[Data excerpts]
════════════════

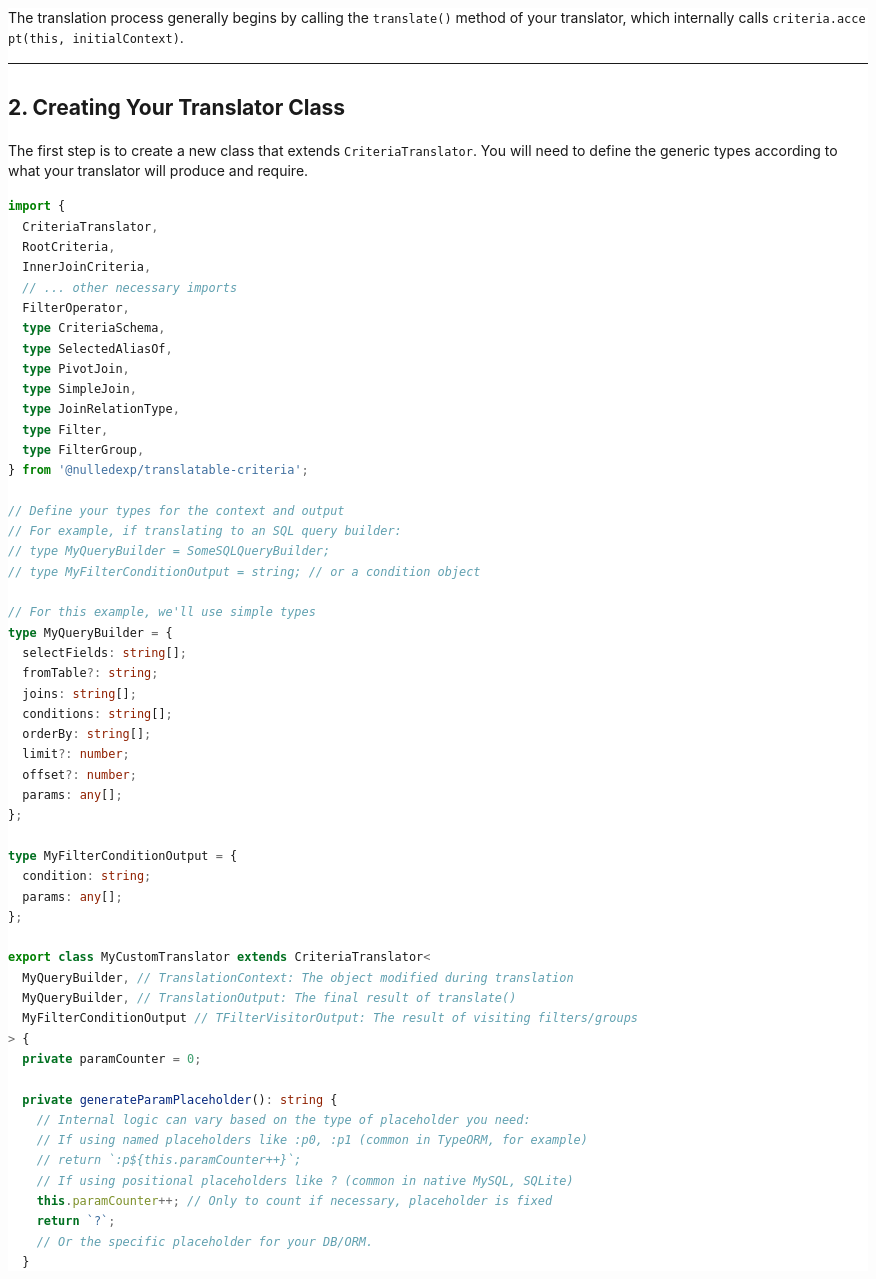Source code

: The translation process generally begins by calling the `translate()` method of your translator, which internally calls `criteria.accept(this, initialContext)`.

---

## 2. Creating Your Translator Class

The first step is to create a new class that extends `CriteriaTranslator`. You will need to define the generic types according to what your translator will produce and require.

```typescript
import {
  CriteriaTranslator,
  RootCriteria,
  InnerJoinCriteria,
  // ... other necessary imports
  FilterOperator,
  type CriteriaSchema,
  type SelectedAliasOf,
  type PivotJoin,
  type SimpleJoin,
  type JoinRelationType,
  type Filter,
  type FilterGroup,
} from '@nulledexp/translatable-criteria';

// Define your types for the context and output
// For example, if translating to an SQL query builder:
// type MyQueryBuilder = SomeSQLQueryBuilder;
// type MyFilterConditionOutput = string; // or a condition object

// For this example, we'll use simple types
type MyQueryBuilder = {
  selectFields: string[];
  fromTable?: string;
  joins: string[];
  conditions: string[];
  orderBy: string[];
  limit?: number;
  offset?: number;
  params: any[];
};

type MyFilterConditionOutput = {
  condition: string;
  params: any[];
};

export class MyCustomTranslator extends CriteriaTranslator<
  MyQueryBuilder, // TranslationContext: The object modified during translation
  MyQueryBuilder, // TranslationOutput: The final result of translate()
  MyFilterConditionOutput // TFilterVisitorOutput: The result of visiting filters/groups
> {
  private paramCounter = 0;

  private generateParamPlaceholder(): string {
    // Internal logic can vary based on the type of placeholder you need:
    // If using named placeholders like :p0, :p1 (common in TypeORM, for example)
    // return `:p${this.paramCounter++}`;
    // If using positional placeholders like ? (common in native MySQL, SQLite)
    this.paramCounter++; // Only to count if necessary, placeholder is fixed
    return `?`;
    // Or the specific placeholder for your DB/ORM.
  }
```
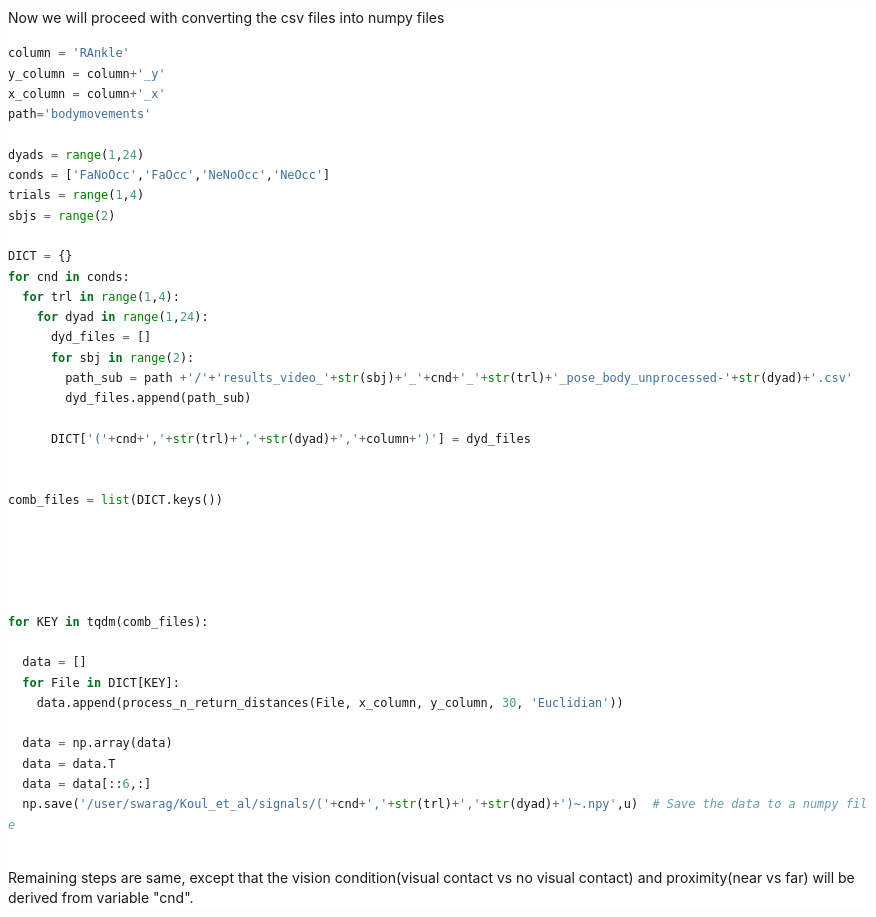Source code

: 
Now we will proceed with converting the csv files into numpy files



```python
column = 'RAnkle' 
y_column = column+'_y'
x_column = column+'_x'
path='bodymovements'
  
dyads = range(1,24)
conds = ['FaNoOcc','FaOcc','NeNoOcc','NeOcc']
trials = range(1,4)
sbjs = range(2)
  
DICT = {}
for cnd in conds:
  for trl in range(1,4):
    for dyad in range(1,24):
      dyd_files = []
      for sbj in range(2):
        path_sub = path +'/'+'results_video_'+str(sbj)+'_'+cnd+'_'+str(trl)+'_pose_body_unprocessed-'+str(dyad)+'.csv'
        dyd_files.append(path_sub)
          
      DICT['('+cnd+','+str(trl)+','+str(dyad)+','+column+')'] = dyd_files
          
        
comb_files = list(DICT.keys())
  

  
  
  
for KEY in tqdm(comb_files):
    
  data = []
  for File in DICT[KEY]:
    data.append(process_n_return_distances(File, x_column, y_column, 30, 'Euclidian'))
        
  data = np.array(data)
  data = data.T
  data = data[::6,:]
  np.save('/user/swarag/Koul_et_al/signals/('+cnd+','+str(trl)+','+str(dyad)+')~.npy',u)  # Save the data to a numpy file
  
```


Remaining steps are same, except that the vision condition(visual contact vs no visual contact) and proximity(near vs far) will be derived from variable "cnd". 

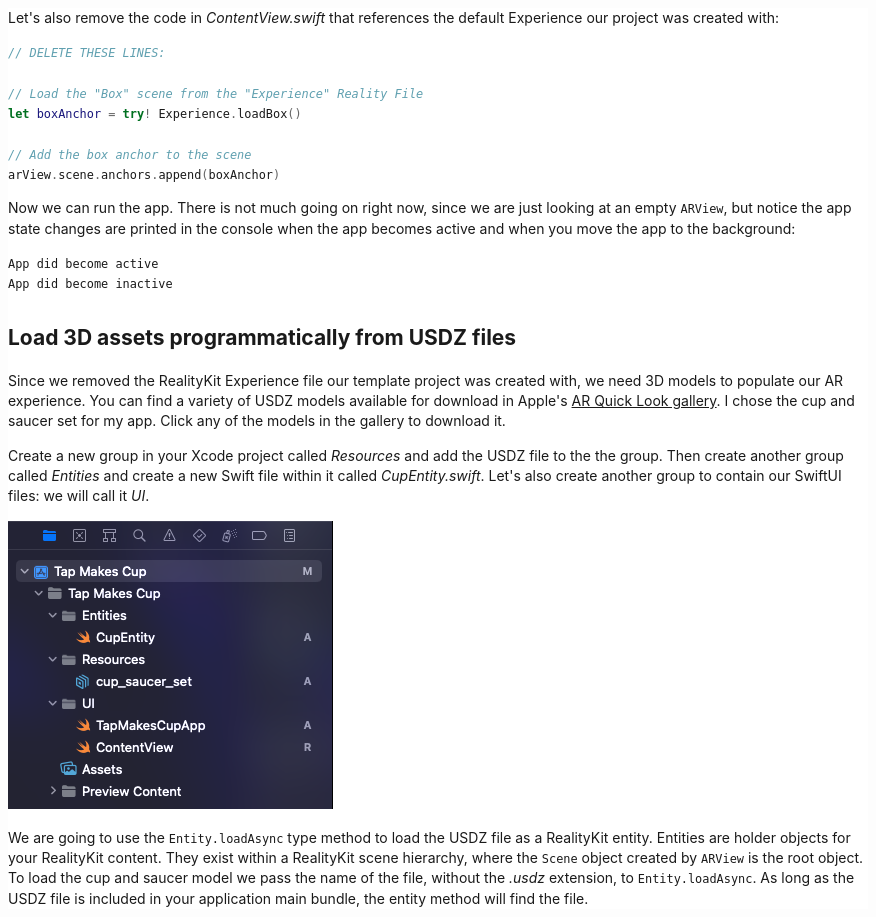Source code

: 
Let's also remove the code in *ContentView.swift* that references the default Experience our project was created with:

```swift
// DELETE THESE LINES:

// Load the "Box" scene from the "Experience" Reality File
let boxAnchor = try! Experience.loadBox()

// Add the box anchor to the scene
arView.scene.anchors.append(boxAnchor)
```

Now we can run the app. There is not much going on right now, since we are just looking at an empty `ARView`, but notice the app state changes are printed in the console when the app becomes active and when you move the app to the background:

```
App did become active
App did become inactive
```

## Load 3D assets programmatically from USDZ files

Since we removed the RealityKit Experience file our template project was created with, we need 3D models to populate our AR experience. You can find a variety of USDZ models available for download in Apple's [AR Quick Look gallery](https://developer.apple.com/augmented-reality/quick-look/). I chose the cup and saucer set for my app. Click any of the models in the gallery to download it.

Create a new group in your Xcode project called _Resources_ and add the USDZ file to the the group. Then create another group called _Entities_ and create a new Swift file within it called *CupEntity.swift*. Let's also create another group to contain our SwiftUI files: we will call it *UI*.

![Project groups](/uploads/dev/project-groups.png)

We are going to use the `Entity.loadAsync` type method to load the USDZ file as a RealityKit entity. Entities are holder objects for your RealityKit content. They exist within a RealityKit scene hierarchy, where the `Scene` object created by `ARView` is the root object. To load the cup and saucer model we pass the name of the file, without the *.usdz* extension, to `Entity.loadAsync`. As long as the USDZ file is included in your application main bundle, the entity method will find the file.

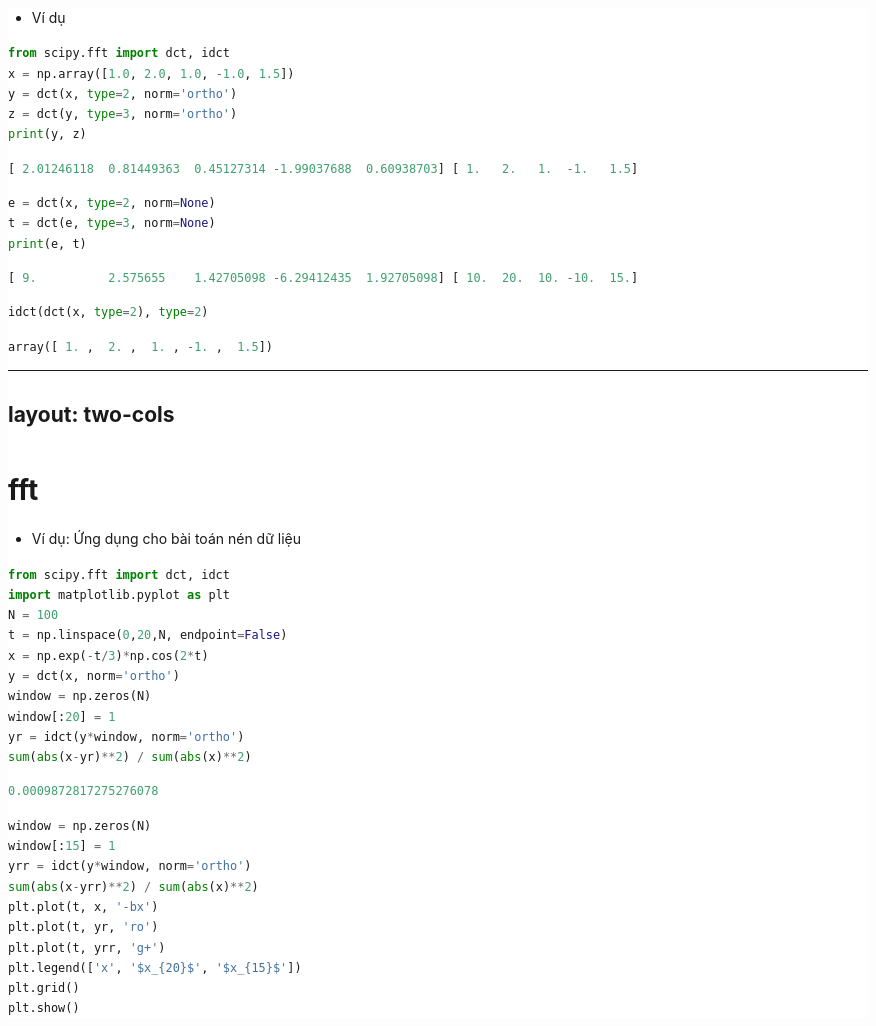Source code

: - Ví dụ

```python
from scipy.fft import dct, idct
x = np.array([1.0, 2.0, 1.0, -1.0, 1.5])
y = dct(x, type=2, norm='ortho')
z = dct(y, type=3, norm='ortho')
print(y, z)
```

```python
[ 2.01246118  0.81449363  0.45127314 -1.99037688  0.60938703] [ 1.   2.   1.  -1.   1.5]
```

```python
e = dct(x, type=2, norm=None)
t = dct(e, type=3, norm=None)
print(e, t)
```

```python
[ 9.          2.575655    1.42705098 -6.29412435  1.92705098] [ 10.  20.  10. -10.  15.]
```

```python
idct(dct(x, type=2), type=2)
```

```python
array([ 1. ,  2. ,  1. , -1. ,  1.5])
```

---
layout: two-cols
---


# fft

- Ví dụ: Ứng dụng cho bài toán nén dữ liệu

```python
from scipy.fft import dct, idct
import matplotlib.pyplot as plt
N = 100
t = np.linspace(0,20,N, endpoint=False)
x = np.exp(-t/3)*np.cos(2*t)
y = dct(x, norm='ortho')
window = np.zeros(N)
window[:20] = 1
yr = idct(y*window, norm='ortho')
sum(abs(x-yr)**2) / sum(abs(x)**2)
```
```python
0.0009872817275276078
```

```python
window = np.zeros(N)
window[:15] = 1
yrr = idct(y*window, norm='ortho')
sum(abs(x-yrr)**2) / sum(abs(x)**2)
plt.plot(t, x, '-bx')
plt.plot(t, yr, 'ro')
plt.plot(t, yrr, 'g+')
plt.legend(['x', '$x_{20}$', '$x_{15}$'])
plt.grid()
plt.show()
```
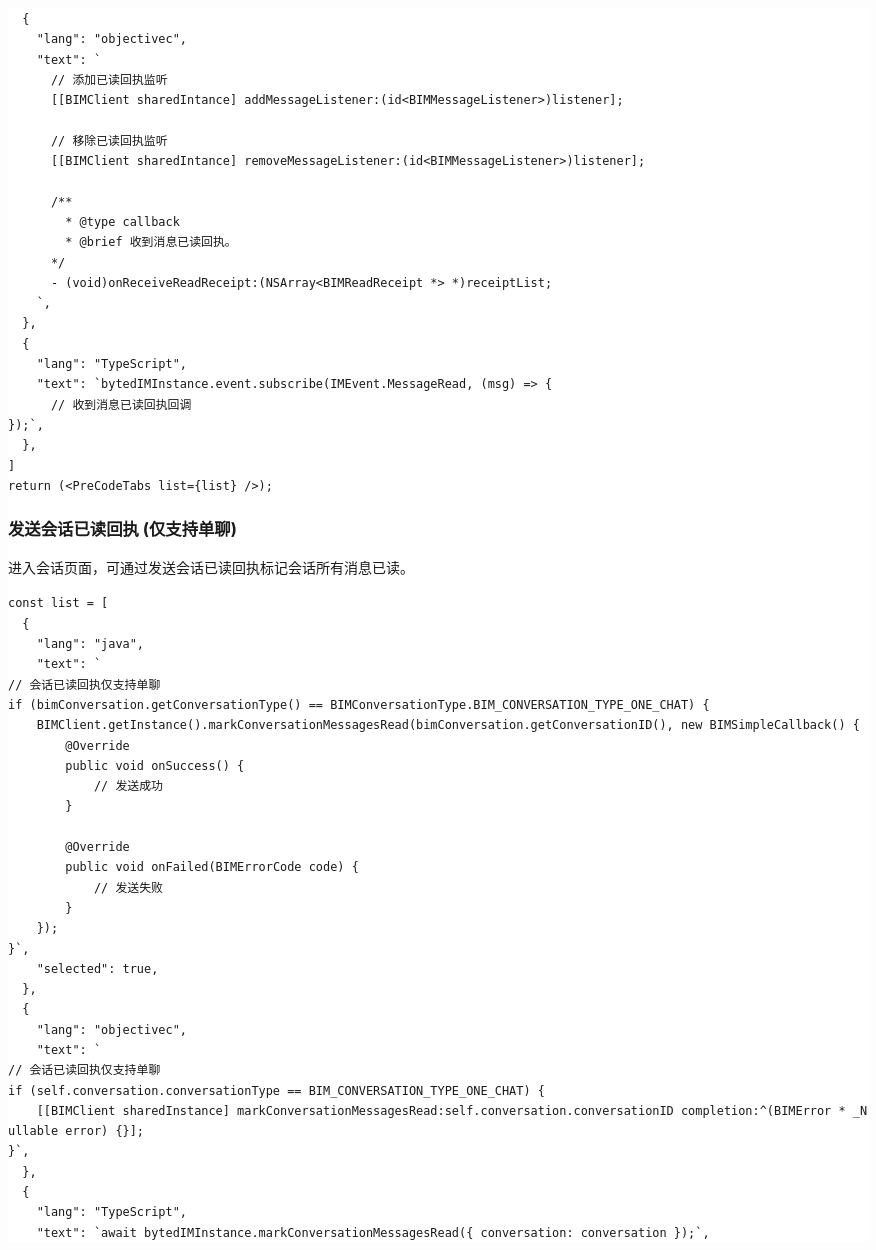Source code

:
 ```mixin-react
  {
    "lang": "objectivec",
    "text": `
      // 添加已读回执监听
      [[BIMClient sharedIntance] addMessageListener:(id<BIMMessageListener>)listener];

      // 移除已读回执监听
      [[BIMClient sharedIntance] removeMessageListener:(id<BIMMessageListener>)listener];

      /**
        * @type callback
        * @brief 收到消息已读回执。
      */
      - (void)onReceiveReadReceipt:(NSArray<BIMReadReceipt *> *)receiptList;
    `, 
  },
  {
    "lang": "TypeScript",
    "text": `bytedIMInstance.event.subscribe(IMEvent.MessageRead, (msg) => {
      // 收到消息已读回执回调
});`, 
  },
]
return (<PreCodeTabs list={list} />);
```

### 发送会话已读回执 (仅支持单聊)
进入会话页面，可通过发送会话已读回执标记会话所有消息已读。

```mixin-react
const list = [
  {
    "lang": "java",
    "text": `
// 会话已读回执仅支持单聊
if (bimConversation.getConversationType() == BIMConversationType.BIM_CONVERSATION_TYPE_ONE_CHAT) {
    BIMClient.getInstance().markConversationMessagesRead(bimConversation.getConversationID(), new BIMSimpleCallback() {
        @Override
        public void onSuccess() {
            // 发送成功
        }
    
        @Override
        public void onFailed(BIMErrorCode code) {
            // 发送失败
        }
    });
}`,
    "selected": true,
  },
  {
    "lang": "objectivec",
    "text": `
// 会话已读回执仅支持单聊
if (self.conversation.conversationType == BIM_CONVERSATION_TYPE_ONE_CHAT) {
    [[BIMClient sharedInstance] markConversationMessagesRead:self.conversation.conversationID completion:^(BIMError * _Nullable error) {}];
}`, 
  },
  {
    "lang": "TypeScript",
    "text": `await bytedIMInstance.markConversationMessagesRead({ conversation: conversation });`, 
```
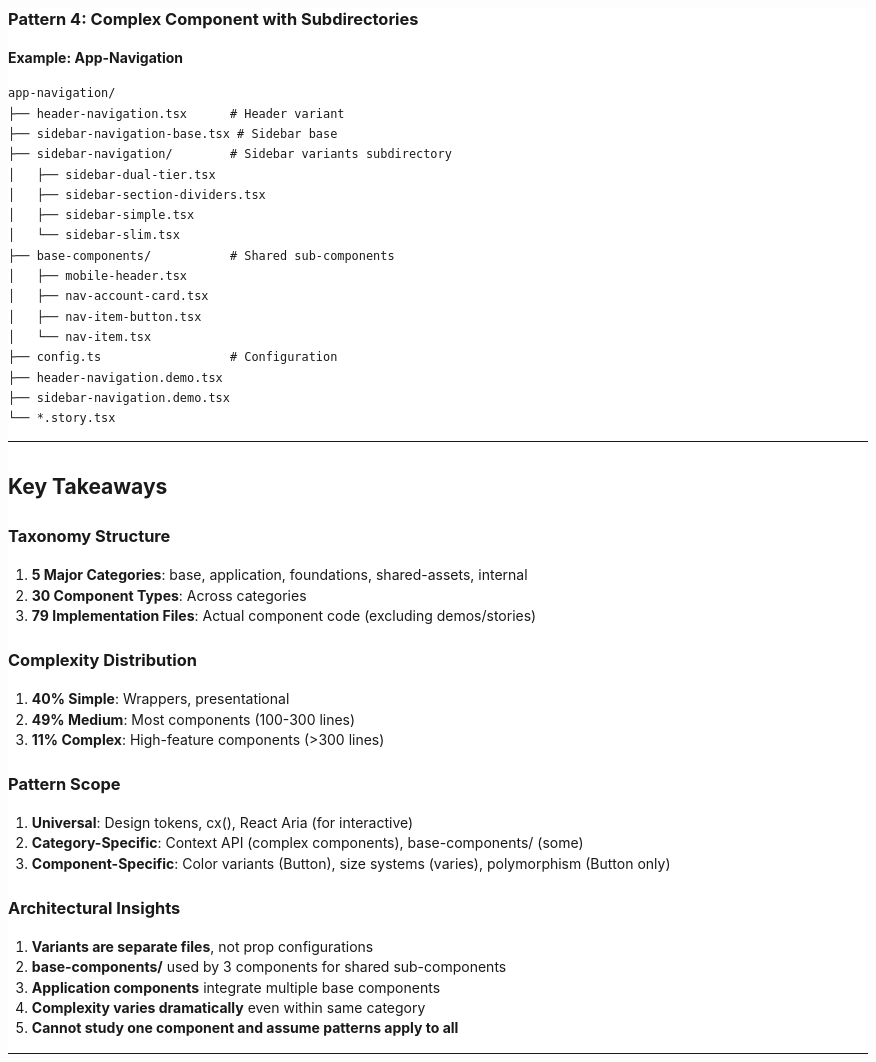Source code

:### Pattern 4: Complex Component with Subdirectories

**Example: App-Navigation**

```
app-navigation/
├── header-navigation.tsx      # Header variant
├── sidebar-navigation-base.tsx # Sidebar base
├── sidebar-navigation/        # Sidebar variants subdirectory
│   ├── sidebar-dual-tier.tsx
│   ├── sidebar-section-dividers.tsx
│   ├── sidebar-simple.tsx
│   └── sidebar-slim.tsx
├── base-components/           # Shared sub-components
│   ├── mobile-header.tsx
│   ├── nav-account-card.tsx
│   ├── nav-item-button.tsx
│   └── nav-item.tsx
├── config.ts                  # Configuration
├── header-navigation.demo.tsx
├── sidebar-navigation.demo.tsx
└── *.story.tsx
```

---

## Key Takeaways

### Taxonomy Structure

1. **5 Major Categories**: base, application, foundations, shared-assets, internal
2. **30 Component Types**: Across categories
3. **79 Implementation Files**: Actual component code (excluding demos/stories)

### Complexity Distribution

1. **40% Simple**: Wrappers, presentational
2. **49% Medium**: Most components (100-300 lines)
3. **11% Complex**: High-feature components (>300 lines)

### Pattern Scope

1. **Universal**: Design tokens, cx(), React Aria (for interactive)
2. **Category-Specific**: Context API (complex components), base-components/ (some)
3. **Component-Specific**: Color variants (Button), size systems (varies), polymorphism (Button only)

### Architectural Insights

1. **Variants are separate files**, not prop configurations
2. **base-components/** used by 3 components for shared sub-components
3. **Application components** integrate multiple base components
4. **Complexity varies dramatically** even within same category
5. **Cannot study one component and assume patterns apply to all**

---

════════════════

_What this task involves:_
From the records above, copy every line that includes the word "using".

_Output for this exercise:_
    // If using named placeholders like :p0, :p1 (common in TypeORM, for example)
    // If using positional placeholders like ? (common in native MySQL, SQLite)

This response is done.